(SOURCE PASSAGE)
——————

As you clearly articulate, the performance management problem can no longer be handled by throwing more people at it and relying on static threshold-based alerting and tribal knowledge-based correlation. Of course, new technologies like virtualization and SOAs, which provide undeniable benefits, compound the existing management problem tremendously. A new approach to performance management is the only way to scale in the face of this growing complexity. You’ve really captured the key elements required to address the problem here: dynamic threshold-based alerting and real time correlation of alert and metric behavior.
Too many IT Operations teams are mired in monitoring events and spend tremendous amounts of manual effort figuring out what alerts are important and which they can ignore. Correlation is limited to simple rules based on tribal knowledge. I was talking to a VP, IT Operations at a large online financial who told me that he had 10 highly paid individuals on his team who do nothing but look at graphs all day. They are comparing week over week metric behavior to identify abnormalities and manually correlating them to solve performance issues. I’ve since seen them doing this, printing out graphs of metric data and holding them up to the light to compare them. It is a slow process that seems archaic, but it is common practice in many Operations teams I’ve talked with. This particular team needs to scale their application infrastructure by a factor of three over the next two years while keeping budget relatively flat. Without automation of these manual tasks, there is no way that will be possible. Of course, this is why they are looking at Integrien’s solution.

——————

(TASKS FOR THIS EXERCISE)
1) Answer these about the performance management comment:
(a) What two key elements does it name as required to address the problem?
(b) How many highly paid individuals on the VP's team do nothing but look at graphs all day?
(c) By what factor does that team need to scale its application infrastructure, and over what period?
2) Rewrite everything in the performance management comment from "As you clearly" down to "and metric behavior.", putting "application monitoring" wherever "performance management" appears.
3) Write the next part of the performance management comment, picking up after its final sentence.
The items further down are separate material that has nothing to do with the performance management comment.

——————

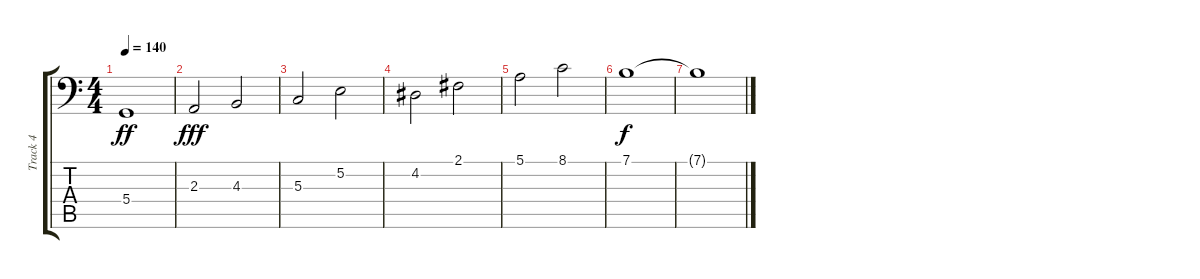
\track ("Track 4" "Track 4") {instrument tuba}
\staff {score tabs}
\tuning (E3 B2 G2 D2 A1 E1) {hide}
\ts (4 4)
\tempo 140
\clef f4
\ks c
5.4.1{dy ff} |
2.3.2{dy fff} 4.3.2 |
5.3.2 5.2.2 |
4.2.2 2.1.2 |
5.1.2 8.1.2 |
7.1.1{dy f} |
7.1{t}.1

——————

(WRITTEN RESPONSES)
1)
(a) Dynamic threshold-based alerting and real time correlation of alert and metric behavior.
(b) 10.
(c) By a factor of three, over the next two years.

2)
As you clearly articulate, the application monitoring problem can no longer be handled by throwing more people at it and relying on static threshold-based alerting and tribal knowledge-based correlation. Of course, new technologies like virtualization and SOAs, which provide undeniable benefits, compound the existing management problem tremendously. A new approach to application monitoring is the only way to scale in the face of this growing complexity. You’ve really captured the key elements required to address the problem here: dynamic threshold-based alerting and real time correlation of alert and metric behavior.

3)
I look forward to continued discussion on the differing approaches to analytics-based performance management and how adoption and operationalization are proceeding.
Steve
March 12th, 2008 at 09:42
Thanks, Steve (and sorry for the long delay!),
I have also noticed the changing tide toward a smarter way to understand and address performance problems. The trend has been slow, but it is accelerating because people have no choice. Traditional methods and tools cannot possibly fulfill the need.
It is good to see new technology solutions - and new thinking - beginning to take over!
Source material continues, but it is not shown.